За эти дни он обратил в вампиров несколько человек. Изот Гальер, дочь пекаря, была еще какая-то девушка, совсем юная. Был еще и парень не старше нее, на которого Люций напал при подходе к озеру в предрассветный час.
Сколько всего их было? Четыре? Пять? Скоро он потеряет им счет. Потребность в свежей крови была постоянной, и избавиться от нее не представлялось возможным.
Разве может человек отказаться есть? Может, но тогда он умрет. То же самое и с вампиром.
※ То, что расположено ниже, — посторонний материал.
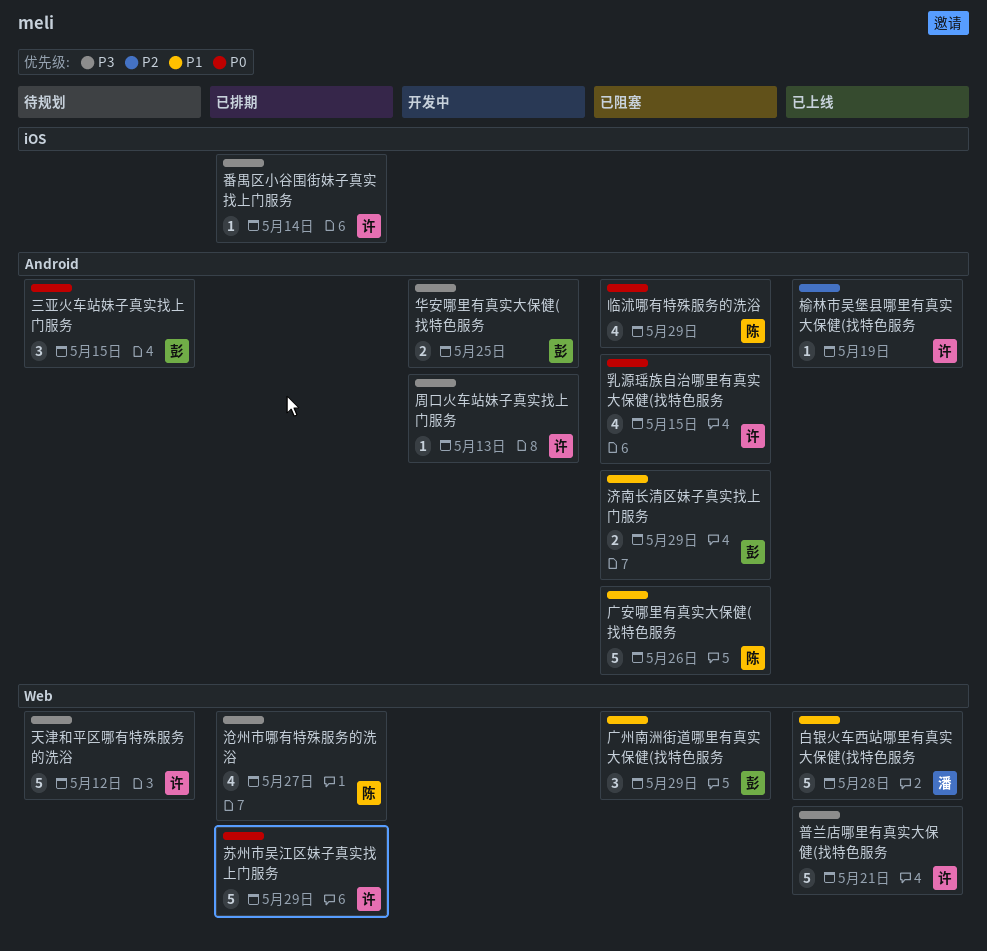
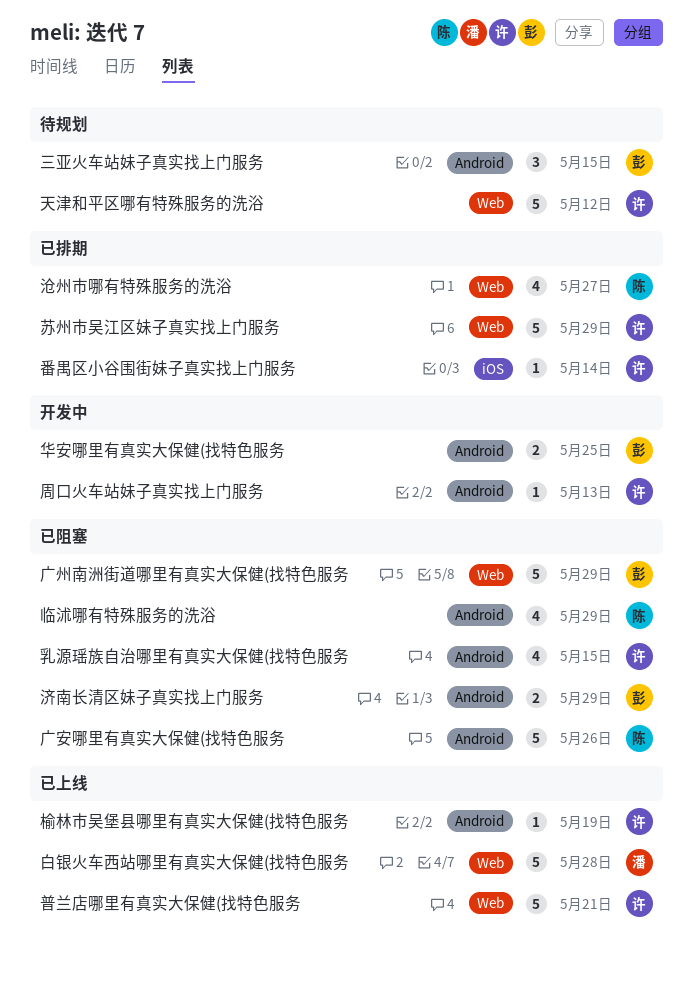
广州南洲街道哪里有真实大保健(找特色服务, estimate: 3 -> 5

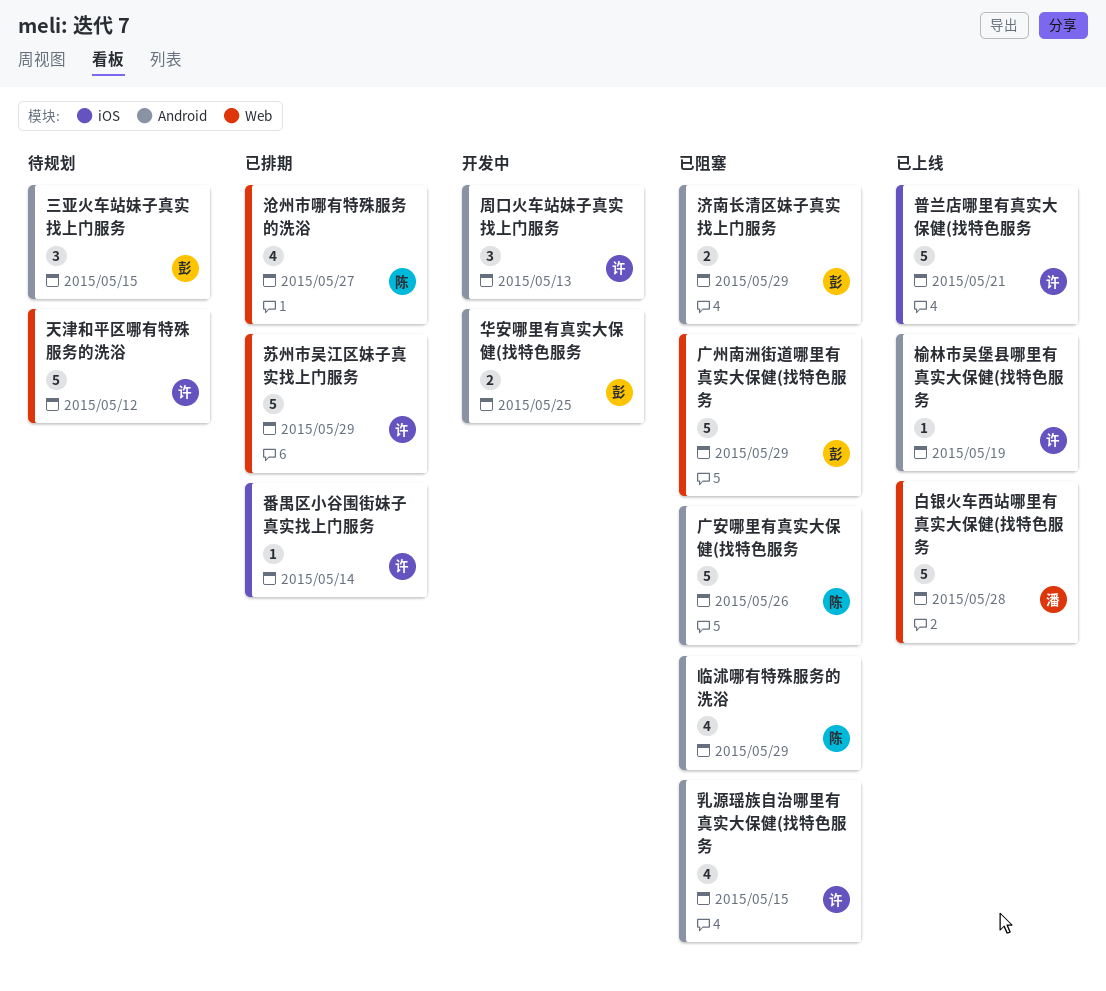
周口火车站妹子真实找上门服务, estimate: 1 -> 3
普兰店哪里有真实大保健(找特色服务, label: Web -> iOS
Люций знал, что рано или поздно скобры Священного собрания выйдут на его след. Они вычислят, где он живет, и явятся, чтобы схватить его и предать суду. И если уже сейчас на него объявлена охота, то, что будет потом, когда число жертв значительно возрастет? Им, новообращенным, тоже потребуется кровь. Не пройдет и пары дней, как они встанут на тропу убийств.
Он вспомнил слова Венегора.
«Многое, если не все в нас подчинено нашему главному инстинкту – насыщению. И чтобы насытиться, мы вынуждены убивать. Убивать и скрываться. Соответственно, находиться долго на одном месте мы не можем. Это существенный недостаток, на который многие поначалу не обращают внимание. А понимают весь трагизм лишь после обращения».
Бежать! Немедленно бежать, схватив лишь легкие пожитки. Покинуть Менкар и двинуться на юг. Туда, где по-настоящему тепло и много густонаселенных городов. Не таких, как этот. Там он на время затаится. Будет питаться кровью животных и птиц. Пусть это будет неприятно, пусть не придаст ему новых сил и возможностей. Но зато позволит стать незаметным.
И там, на обочине жизни, лишенный удовольствий и надежд, он примет свое самое главное решение.
Но все это будет позже. Сейчас же он должен найти того, кто сделал его вампиром.
У единственного в городе кузнеца поэт заказал клинок с трехгранным лезвием из чистого серебра. Тот сделал его за три дня. Когда Люций явился к нему в назначенный срок, кузнеца вдруг одолело любопытство, и он решил, во что бы то ни стало, узнать, зачем столь дорогая вещь нужна далеко не самому богатому жителю Менкара. Он же не знал, что поэт заложил дом и кое-что из мебели для того, чтобы иметь возможность купить подобное оружие.
– Ты принес деньги? – спросил Рафаэль Забинна, человек с квадратным подбородком и лицом, похожим на обух топора.